Node is very heavy but still we are getting issue not sure why

You have 8132 shards on 4 nodes with a total of just 48GB heap, which is far, far too much. Please read this blog post for some practical guidance on shard sizes and sharding, then rethink how you shard data and reduce the number of primary shards, consolidate indices and/or switch to e.g. weekly or monthly indices. You can also use the shrink index API to reduce the number of shards for existing indices.

But why we are getting this error

Error! Exception while executing search query :[illegal_argument_exception] Trying to query 1600 shards, which is over the limit of 1200. This limit exists because querying many shards at the same time can make the job of the coordinating node very CPU and/or memory intensive. It is usually a better idea to have a smaller number of larger shards. Update [action.search.shard_count.limit] to a greater value if you really want to query that many shards at the same time.
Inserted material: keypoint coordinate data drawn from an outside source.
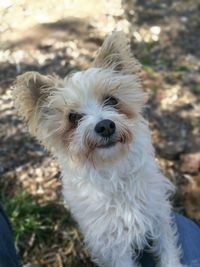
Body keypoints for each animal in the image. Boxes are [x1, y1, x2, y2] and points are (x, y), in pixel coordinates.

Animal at [13, 31, 183, 267]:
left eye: (111, 100)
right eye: (72, 117)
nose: (105, 126)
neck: (114, 172)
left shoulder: (159, 217)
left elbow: (168, 253)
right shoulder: (113, 245)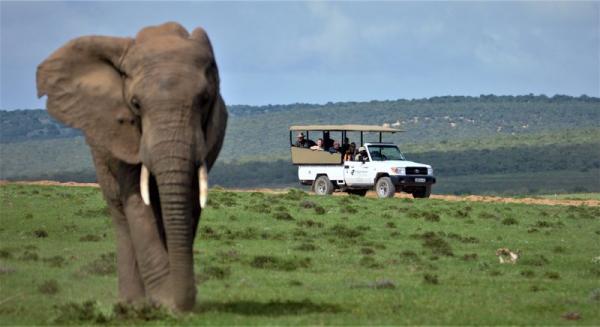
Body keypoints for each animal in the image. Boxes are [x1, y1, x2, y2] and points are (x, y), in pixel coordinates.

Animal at [36, 21, 227, 312]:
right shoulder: (121, 134)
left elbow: (190, 199)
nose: (182, 303)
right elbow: (137, 202)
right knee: (120, 211)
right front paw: (162, 299)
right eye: (135, 104)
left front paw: (167, 300)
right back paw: (131, 302)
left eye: (205, 100)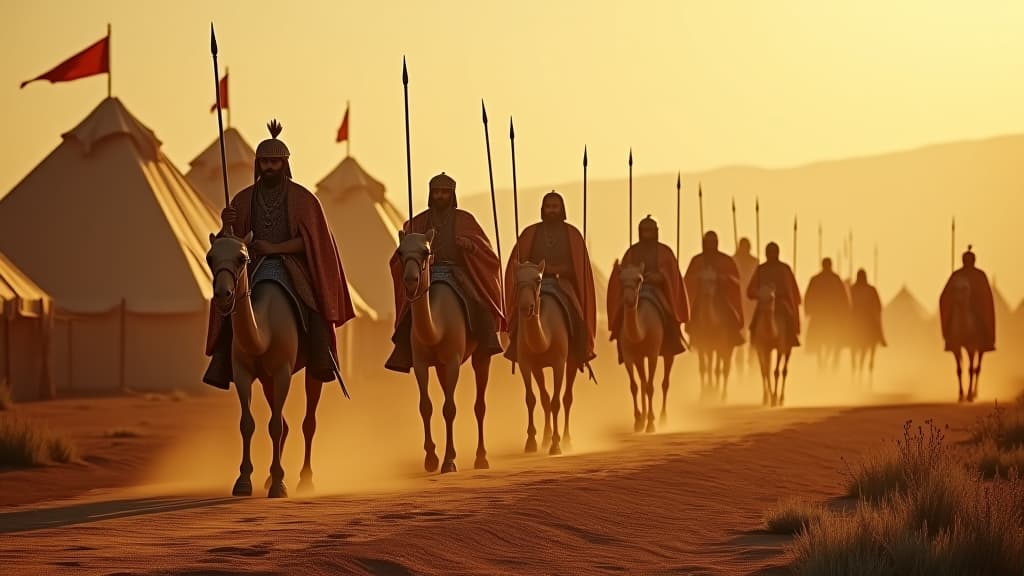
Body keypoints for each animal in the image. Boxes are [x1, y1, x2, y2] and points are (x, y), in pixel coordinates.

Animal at [204, 230, 323, 496]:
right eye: (209, 257)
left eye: (242, 258)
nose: (223, 295)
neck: (264, 331)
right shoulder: (242, 373)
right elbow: (247, 423)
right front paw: (243, 481)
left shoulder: (282, 372)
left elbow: (275, 425)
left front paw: (279, 485)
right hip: (267, 381)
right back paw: (270, 477)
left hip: (313, 369)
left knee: (308, 421)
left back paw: (306, 479)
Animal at [395, 227, 487, 471]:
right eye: (400, 252)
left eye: (426, 252)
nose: (410, 280)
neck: (438, 327)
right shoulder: (421, 364)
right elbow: (425, 406)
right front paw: (431, 459)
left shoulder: (453, 361)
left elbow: (450, 408)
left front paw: (449, 460)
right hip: (440, 368)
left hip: (481, 354)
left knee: (479, 404)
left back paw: (481, 458)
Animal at [509, 260, 577, 453]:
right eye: (516, 281)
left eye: (538, 280)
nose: (526, 307)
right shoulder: (526, 363)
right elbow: (531, 399)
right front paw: (531, 442)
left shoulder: (559, 363)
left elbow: (556, 402)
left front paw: (556, 445)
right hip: (537, 368)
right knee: (544, 398)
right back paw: (546, 439)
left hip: (572, 361)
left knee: (567, 398)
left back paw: (567, 439)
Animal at [610, 261, 667, 430]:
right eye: (621, 280)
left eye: (639, 279)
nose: (628, 300)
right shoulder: (630, 356)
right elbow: (634, 386)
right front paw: (638, 420)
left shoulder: (653, 353)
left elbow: (650, 386)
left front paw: (651, 424)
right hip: (639, 358)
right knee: (642, 381)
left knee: (664, 381)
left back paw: (662, 417)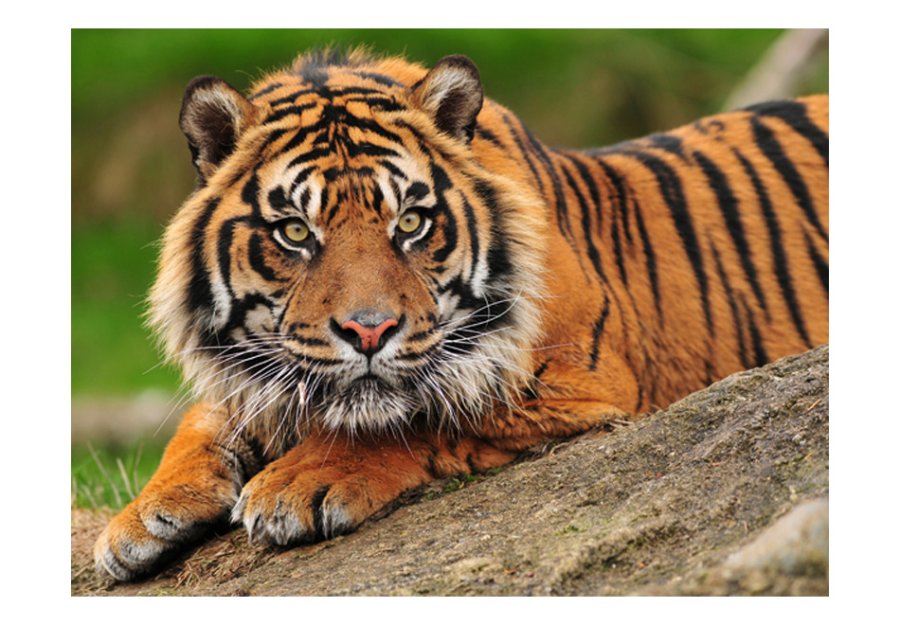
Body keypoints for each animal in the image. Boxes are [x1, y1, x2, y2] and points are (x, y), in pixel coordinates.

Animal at [93, 48, 828, 581]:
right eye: (296, 232)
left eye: (411, 223)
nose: (368, 331)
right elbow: (205, 418)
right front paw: (139, 519)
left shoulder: (575, 383)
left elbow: (416, 415)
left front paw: (298, 482)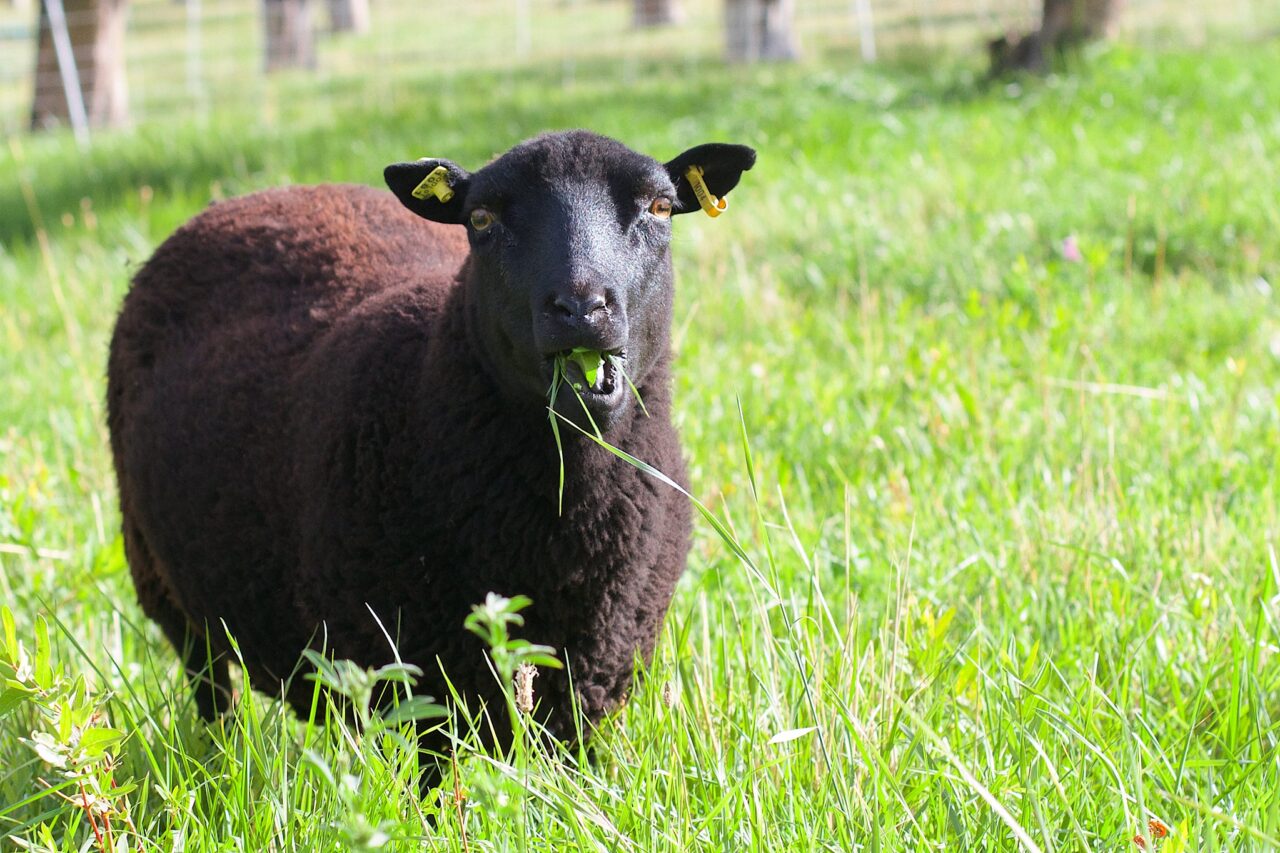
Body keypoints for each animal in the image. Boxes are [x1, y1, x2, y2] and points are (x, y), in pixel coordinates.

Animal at [106, 130, 756, 774]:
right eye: (482, 219)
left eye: (661, 208)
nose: (580, 309)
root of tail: (259, 194)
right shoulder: (414, 687)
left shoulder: (590, 680)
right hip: (168, 588)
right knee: (212, 689)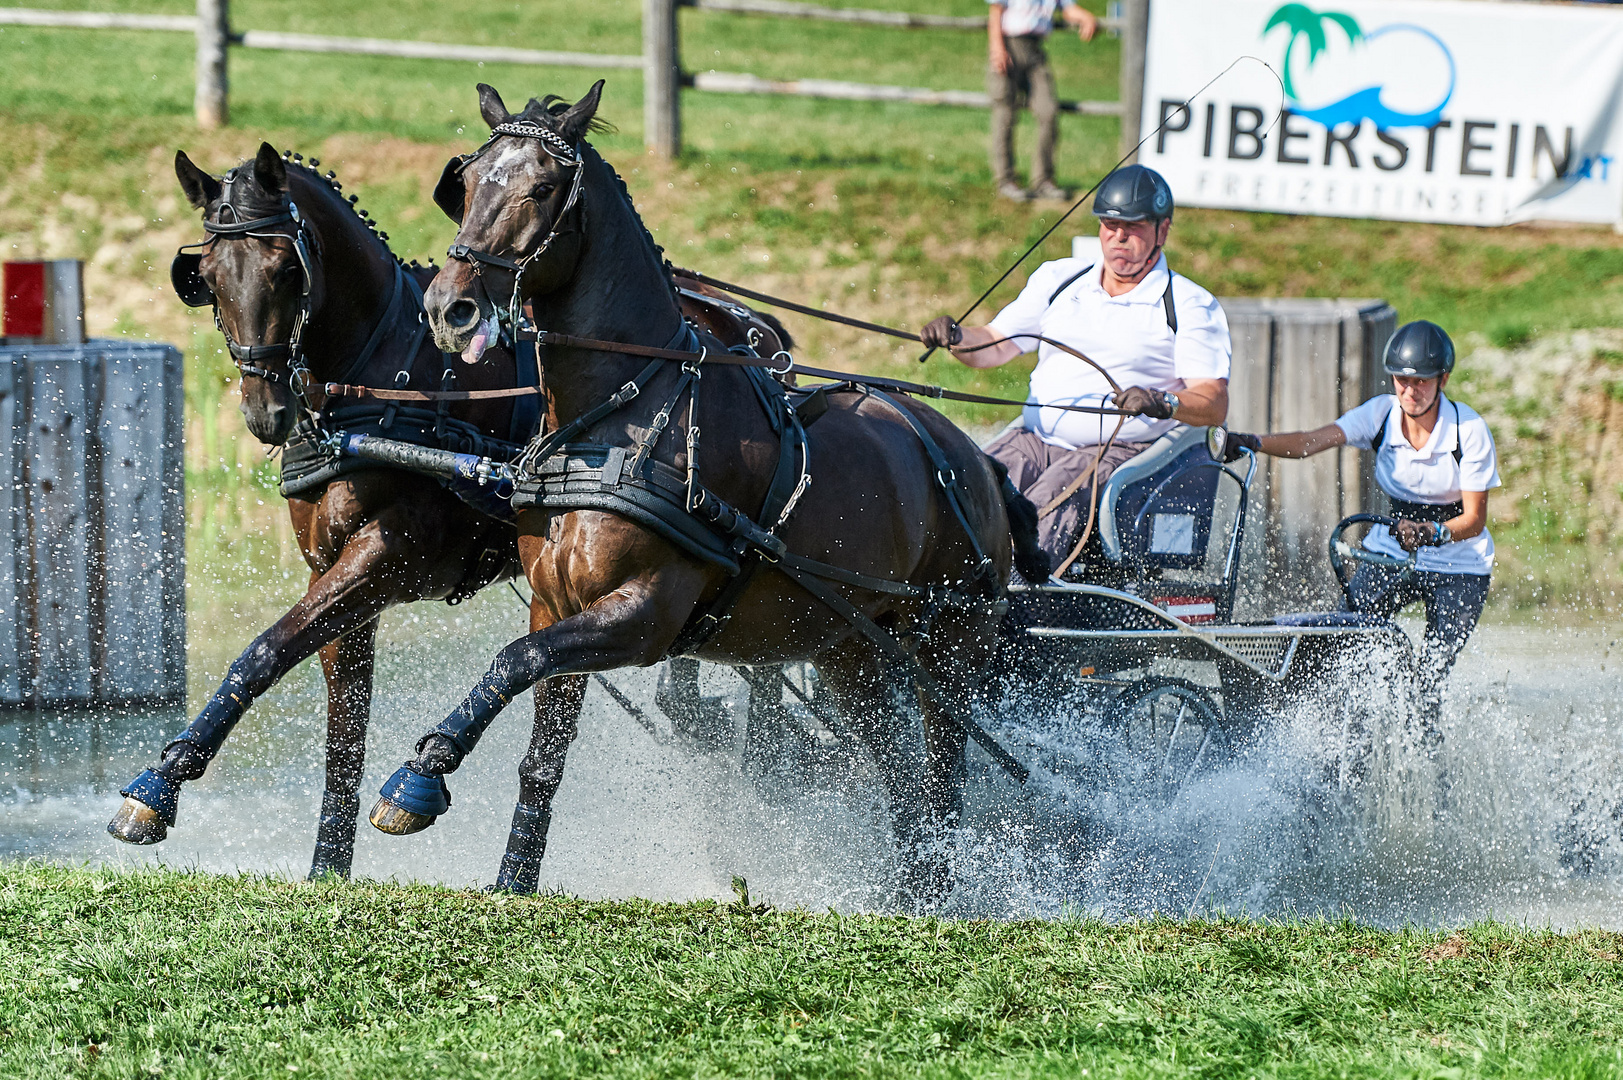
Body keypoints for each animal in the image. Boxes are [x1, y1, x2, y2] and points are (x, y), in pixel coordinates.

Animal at [370, 82, 1025, 902]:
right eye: (466, 185)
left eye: (543, 189)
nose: (447, 309)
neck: (620, 417)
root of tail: (973, 459)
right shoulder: (558, 604)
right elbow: (539, 754)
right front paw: (512, 882)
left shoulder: (643, 617)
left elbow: (512, 662)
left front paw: (418, 777)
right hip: (850, 651)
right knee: (900, 776)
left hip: (947, 648)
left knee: (940, 780)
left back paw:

There is a limit to the number of shards that can be queried in the version you are using. You are however severely oversharded and need to look at correcting that.

What is the best way to fix this issue and correct the sharding ?

Did you look at the links I provided?

Yes i have gone through the above link.

Actually in our cluster we have more than one year data in ELK cluster .

I would recommend doing the following:

  • First change your sharding strategy going forward to prevent it from deteriorating. Consolidate indices with similar data, switch to monthly indices and reduce the number of primary shards to 1.
  • Then start reducing the number of shards already in the cluster. If you intend to keep data for a long time, consolidate indices and reindex into monthly indices with a single primary shard using the reindex API. Just using the shrink index API will probably not bring you down far enough.

This topic was automatically closed 28 days after the last reply. New replies are no longer allowed.